For some of us, the daily school run is a necessary evil. We mitigate damage to the environment and to sanity by walking as often as possible (in our case, walking takes over half-an-hour, which is a long way for a five-year-old) and by car pooling with other families who live on our street. This sometimes means there will be six children in the car, all clamouring to open windows, change radio station (“Why all the talking? Give us MUSIC”) and show off about which booster seat has two cupholders. By 8.30am, as I crawl home, my brain has already taken a battering. Which is why I wish the following stereotypes wouldn’t crop up with quite such alarming regularity.
- White van man. The most cliched stereotype of them all. Racing towards me at 100mph won’t make the single lane road any wider. Nor will leaning out the window, rolling your eyes and flapping your hands. My parking sensors have flatlined, which means I’m about to pull off someone’s bumper. Go back from the safe passing area from whence you came and wait your turn.

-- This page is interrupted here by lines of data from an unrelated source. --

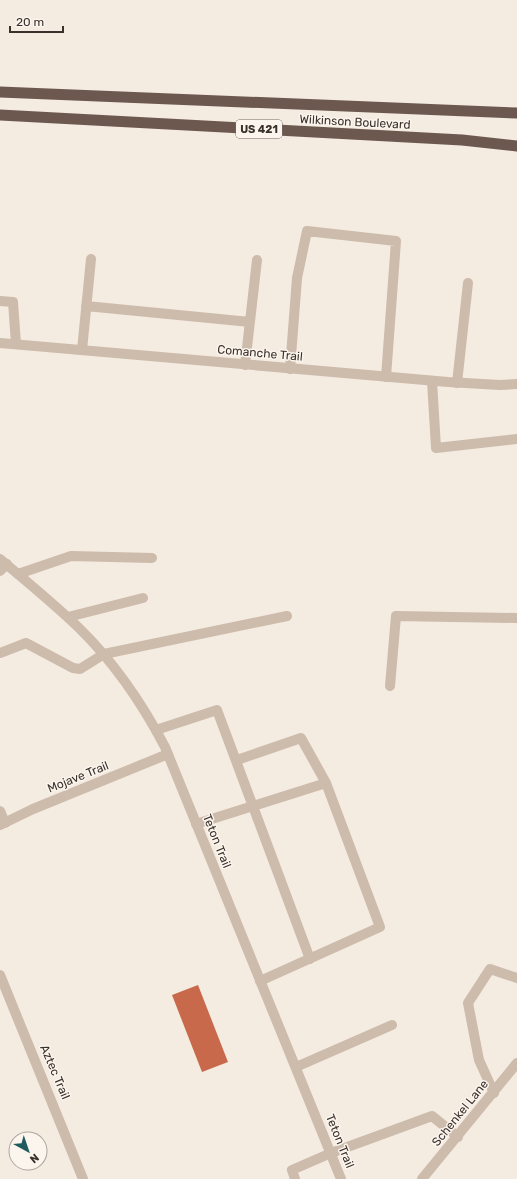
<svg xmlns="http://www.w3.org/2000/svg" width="517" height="1179" viewBox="0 0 517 1179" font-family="Rubik,sans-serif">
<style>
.building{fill:#c8694b}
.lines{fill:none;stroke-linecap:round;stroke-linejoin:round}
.service{stroke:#cdbbac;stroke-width:10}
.minor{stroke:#cdbbac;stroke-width:10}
.tertiary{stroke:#cdbbac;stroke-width:10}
.trunk{stroke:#6c584f;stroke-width:11}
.labels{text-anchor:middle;stroke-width:3;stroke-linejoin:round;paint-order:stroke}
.shield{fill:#fbf5ee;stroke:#756b66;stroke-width:1}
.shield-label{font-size:11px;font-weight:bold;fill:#3b302b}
.street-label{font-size:12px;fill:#3b302b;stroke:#fbf5ee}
</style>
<rect width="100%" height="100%" fill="#f4ebe1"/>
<!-- building -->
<path class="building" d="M198,985l30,77 -26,10 -30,-77z"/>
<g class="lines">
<!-- service -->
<path class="service" d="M0,301l13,1 3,42
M86,306l164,16
M82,350l9,-91
M245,365l12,-105
M290,369l7,-91 10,-47 89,10 -10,136
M432,381l4,67 81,-9
M457,383l11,-100
M0,571l7,-7
M18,574l53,-18 81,2
M68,617l75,-19
M0,653l26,-10 47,25 7,1 24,-15 183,-38
M390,686l6,-70 121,2
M156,730l61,-20 93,249
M237,760l64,-22 25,45 54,144 -120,54
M0,811l5,12
M196,824l130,-41
M296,1067l96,-42
M494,1093l-15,-33 -11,-57 22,-34 27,9
M295,1179l-3,-9 39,-17 101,-37 26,21"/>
<!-- minor -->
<path class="minor" d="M0,343l448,39 52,3 17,-1
M0,559c26,22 53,44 78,68 36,35 64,76 87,120l176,432
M0,825l33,-16 135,-55
M0,975l83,204"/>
<!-- tertiary -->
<path class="tertiary" d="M422,1179l95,-116"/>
<!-- trunk -->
<path class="trunk" d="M0,92l517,21
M0,115l462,25 55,6"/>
</g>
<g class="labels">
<!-- shield labels -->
<rect class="shield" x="236" y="120" width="46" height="18" rx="3"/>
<g class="shield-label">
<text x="259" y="133">US 421</text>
</g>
<!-- street labels -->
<g class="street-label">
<text transform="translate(355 122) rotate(3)" y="4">Wilkinson Boulevard</text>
<text transform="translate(260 353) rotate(5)" y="4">Comanche Trail</text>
<text transform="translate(78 777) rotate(-22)" y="4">Mojave Trail</text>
<text transform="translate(217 841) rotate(68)" y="4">Teton Trail</text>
<text transform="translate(55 1072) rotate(67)" y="4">Aztec Trail</text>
<text transform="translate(460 1113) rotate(-51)" y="4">Schenkel Lane</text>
<text transform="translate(340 1141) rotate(68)" y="4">Teton Trail</text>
</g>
</g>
<!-- north arrow -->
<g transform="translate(28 1151) rotate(140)"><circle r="19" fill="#fbf5ee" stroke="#aea6a0"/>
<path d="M0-3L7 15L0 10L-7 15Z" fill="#1f5a5e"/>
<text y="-6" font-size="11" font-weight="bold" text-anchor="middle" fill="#3b302b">N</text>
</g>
<!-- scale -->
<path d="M10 26v6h53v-6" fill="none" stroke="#3b302b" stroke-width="2"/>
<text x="16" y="26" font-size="12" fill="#3b302b" stroke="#fbf5ee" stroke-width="3" paint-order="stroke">20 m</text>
</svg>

- Pack of schoolboys. I get the whole “We own the streets and aren’t scared of traffic” demeanour. I know that you’re swaggering around so that you can try and catch the eye of the mini-skirted year-12 girl shimmying down the opposite side of the road. I appreciate that mums in family saloons are about as far off your cool radar as it’s possible to get. But don’t walk in front of cars just to prove a point. I won’t knock you over, but someone else just might, and even the girl in year 12 isn’t worth that.
- When pulling out into traffic it’s not worth going so far into the road that taxis, buses and bikes have to swerve past. Which is why I don’t do it. So Mr Lorry, Mr Businessman in a Hurry and Ms Open Top Car, stop the beeping. When it’s safe to proceed, I’ll do so. Until then, use the opportunity to check your mascara or decide whether your blood pressure can really take the strain of the daily commute.
- Fellow mum. I’m delighted to see you, and would love to catch up. But not in the middle of a busy road with the car windows wound down and a tailback of ten cars behind both of us. A cheery wave will suffice until we’re next on terra firma. Though obviously I would quite like to hear what you-know-who said about you-know-what after the PTA party…
So there we have it from the biggest stereotype, the school-run mum. The next time you see her, take pity. She’s probably been on the go since 5.30 that morning, and realises that fellow motorists breathe a sigh of relief when the school holidays roll in. But think about it. If she didn’t do the school run, the children would go AWOL, so locking ‘em up for the day is probably best for all concerned?